[Scipy-svn] r6417 - trunk/scipy/stats

scipy-svn at scipy.org scipy-svn at scipy.org
Thu May 27 17:31:26 EDT 2010


Author: josef
Date: 2010-05-27 16:31:25 -0500 (Thu, 27 May 2010)
New Revision: 6417

Modified:
   trunk/scipy/stats/stats.py
Log:
stats.spearmanr enhance with tiehandling, and 2d with axis ticket:822 ticket:1100

Modified: trunk/scipy/stats/stats.py
===================================================================
--- trunk/scipy/stats/stats.py	2010-05-27 14:15:43 UTC (rev 6416)
+++ trunk/scipy/stats/stats.py	2010-05-27 21:31:25 UTC (rev 6417)
@@ -2117,7 +2117,7 @@
     return r,prob
 
 
-def spearmanr(x, y):
+def spearmanr(a, b=None, axis=0):
     """
     Calculates a Spearman rank-order correlation coefficient and the p-value
     to test for non-correlation.
@@ -2141,19 +2141,33 @@
 
     Parameters
     ----------
-    x : 1D array
-        Must have length > 2
-    y : 1D array
-        Must have the same length as x.
+    a, b : 1D or 2D array_like, b is optional
+        One or two 1-D or 2-D arrays containing multiple variables and
+        observations. Each column of m represents a variable, and each row
+        entry a single observation of those variables. Also see axis below.
+        Both arrays need to have the same length in the `axis` dimension.
+        
+    axis : int or None, optional
+        If axis=0 (default), then each column represents a variable, with
+        observations in the rows. If axis=0, the relationship is transposed:
+        each row represents a variable, while the columns contain observations.

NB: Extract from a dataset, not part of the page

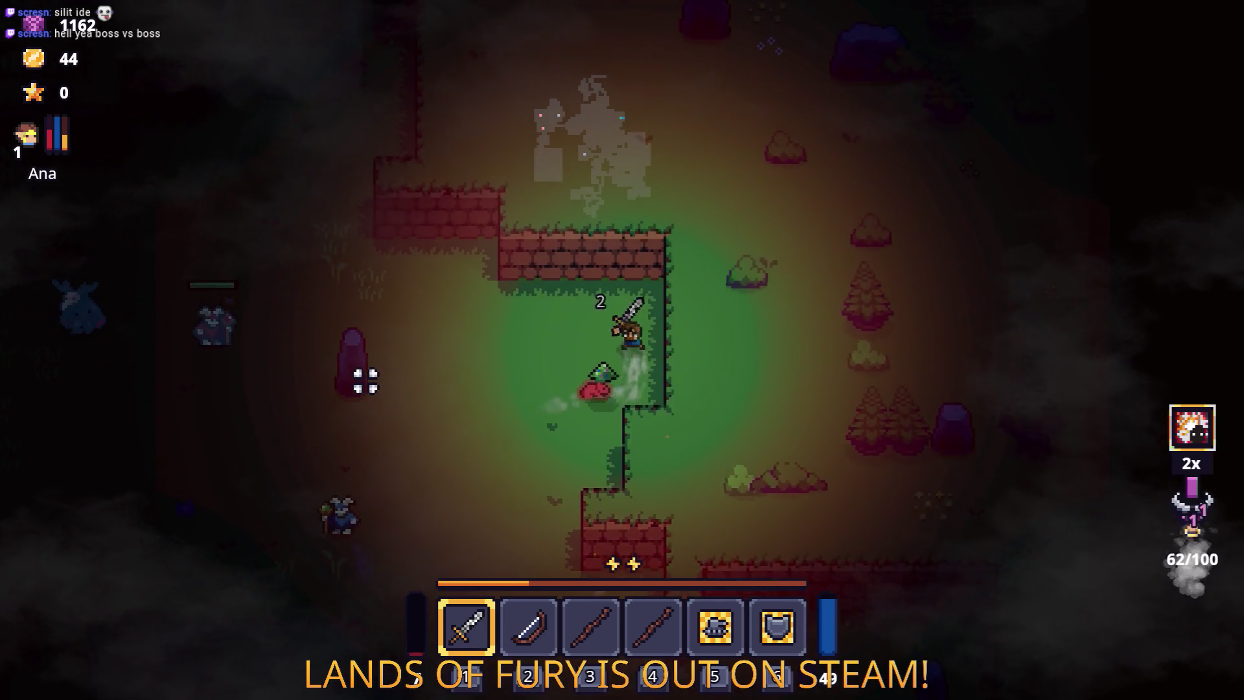
{"action": "key", "text": "a"}
{"action": "key", "text": "s"}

+        If axis=None, then both arrays will be raveled
 
     Returns
     -------
-    r : float
-        The Spearman correlation coefficient
+    rho: float or array (2D square)
+        Spearman correlation matrix or correlation coefficient (if only 2 variables
+        are given as parameters. Correlation matrix is square with length
+        equal to total number of variables (columns or rows) in a and b
+        combined
     p-value : float
         The two-sided p-value for a hypothesis test whose null hypothesis is
-        that the two sets of data are uncorrelated.
+        that two sets of data are uncorrelated, has same dimension as rho
 
+    Notes
+    -----
+    changes in scipy 0.8: rewrite to add tie-handling,  and axis
+
     References
     ----------
     [CRCProbStat2000]_ Section  14.7
@@ -2162,30 +2176,64 @@
        Probablity and Statistics Tables and Formulae. Chapman & Hall: New
        York. 2000.
 
+    Examples
+    --------
+
+    >>> spearmanr([1,2,3,4,5],[5,6,7,8,7])

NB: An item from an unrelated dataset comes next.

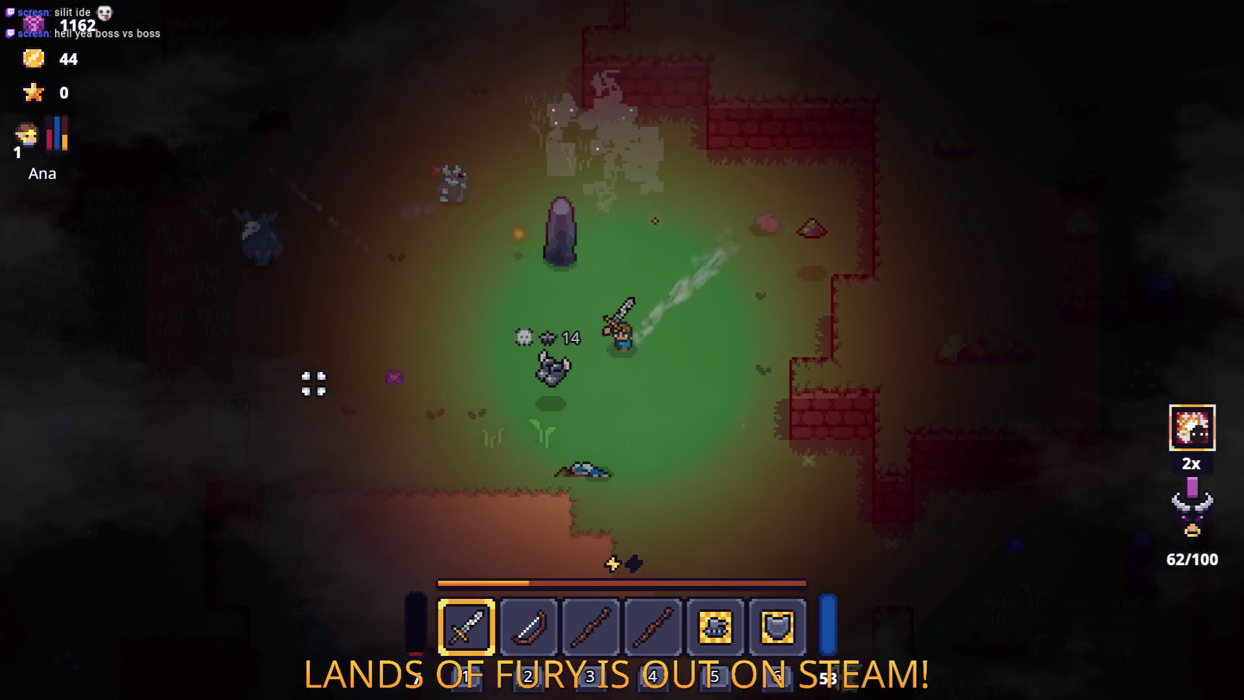
{"action": "key", "text": "s"}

+    (0.82078268166812329, 0.088587005313543798)
+    >>> np.random.seed(1234321)
+    >>> x2n=np.random.randn(100,2)
+    >>> y2n=np.random.randn(100,2)
+    >>> spearmanr(x2n)
+    (0.059969996999699973, 0.55338590803773591)

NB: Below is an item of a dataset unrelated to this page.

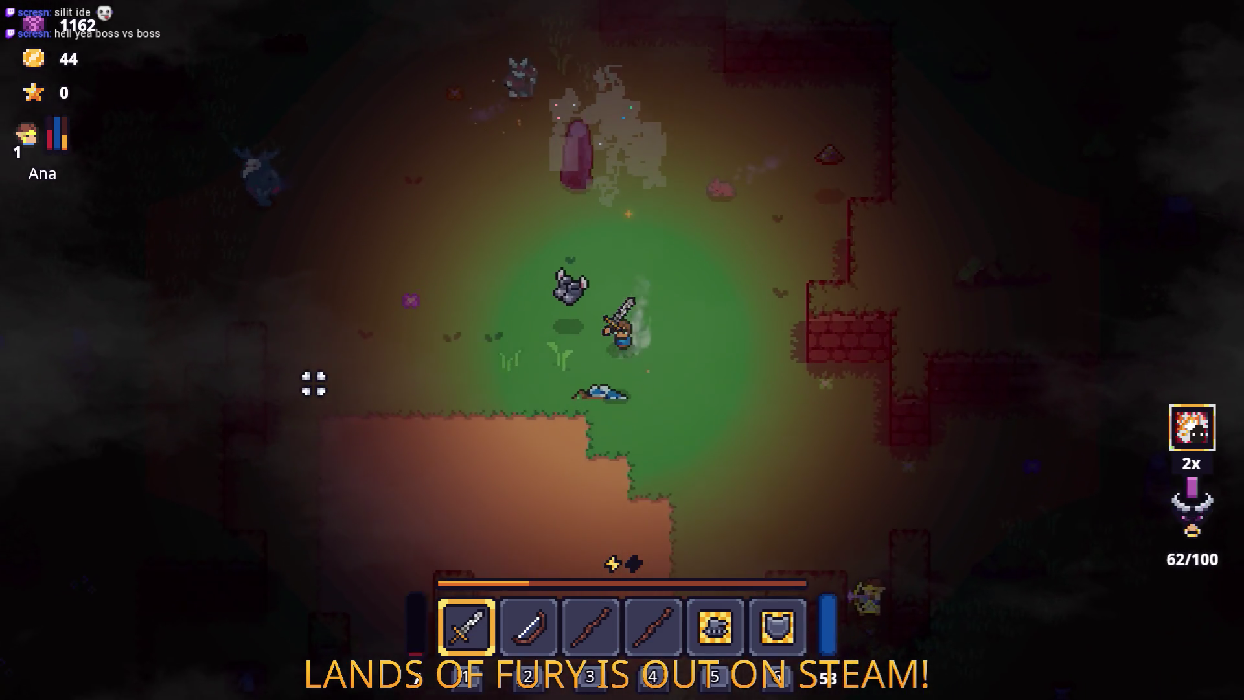
{"action": "key", "text": "w"}
{"action": "key", "text": "a"}
{"action": "key", "text": "s"}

+    >>> spearmanr(x2n[:,0], x2n[:,1])
+    (0.059969996999699973, 0.55338590803773591)
+    >>> rho, pval = spearmanr(x2n,y2n)
+    >>> rho
+    array([[ 1.        ,  0.05997   ,  0.18569457,  0.06258626],
+           [ 0.05997   ,  1.        ,  0.110003  ,  0.02534653],
+           [ 0.18569457,  0.110003  ,  1.        ,  0.03488749],
+           [ 0.06258626,  0.02534653,  0.03488749,  1.        ]])
+    >>> pval
+    array([[ 0.        ,  0.55338591,  0.06435364,  0.53617935],
+           [ 0.55338591,  0.        ,  0.27592895,  0.80234077],
+           [ 0.06435364,  0.27592895,  0.        ,  0.73039992],
+           [ 0.53617935,  0.80234077,  0.73039992,  0.        ]])
+    >>> rho, pval = spearmanr(x2n.T, y2n.T, axis=1)
+    >>> rho
+    array([[ 1.        ,  0.05997   ,  0.18569457,  0.06258626],
+           [ 0.05997   ,  1.        ,  0.110003  ,  0.02534653],
+           [ 0.18569457,  0.110003  ,  1.        ,  0.03488749],
+           [ 0.06258626,  0.02534653,  0.03488749,  1.        ]])
+    >>> spearmanr(x2n, y2n, axis=None)
+    (0.10816770419260482, 0.1273562188027364)
+    >>> spearmanr(x2n.ravel(), y2n.ravel())
+    (0.10816770419260482, 0.1273562188027364)
+    
+    >>> xint = np.random.randint(10,size=(100,2))
+    >>> spearmanr(xint)
+    (0.052760927029710199, 0.60213045837062351)
+
     """
-    x = np.asanyarray(x)
-    y = np.asanyarray(y)
-    n = len(x)
-    m = len(y)
-    if n != m:
-        raise ValueError("lengths of x and y must match: %s != %s" % (n, m))
-    if n <= 2:
-        raise ValueError("length must be > 2")
-    rankx = rankdata(x)
-    ranky = rankdata(y)
-    dsq = np.add.reduce((rankx-ranky)**2)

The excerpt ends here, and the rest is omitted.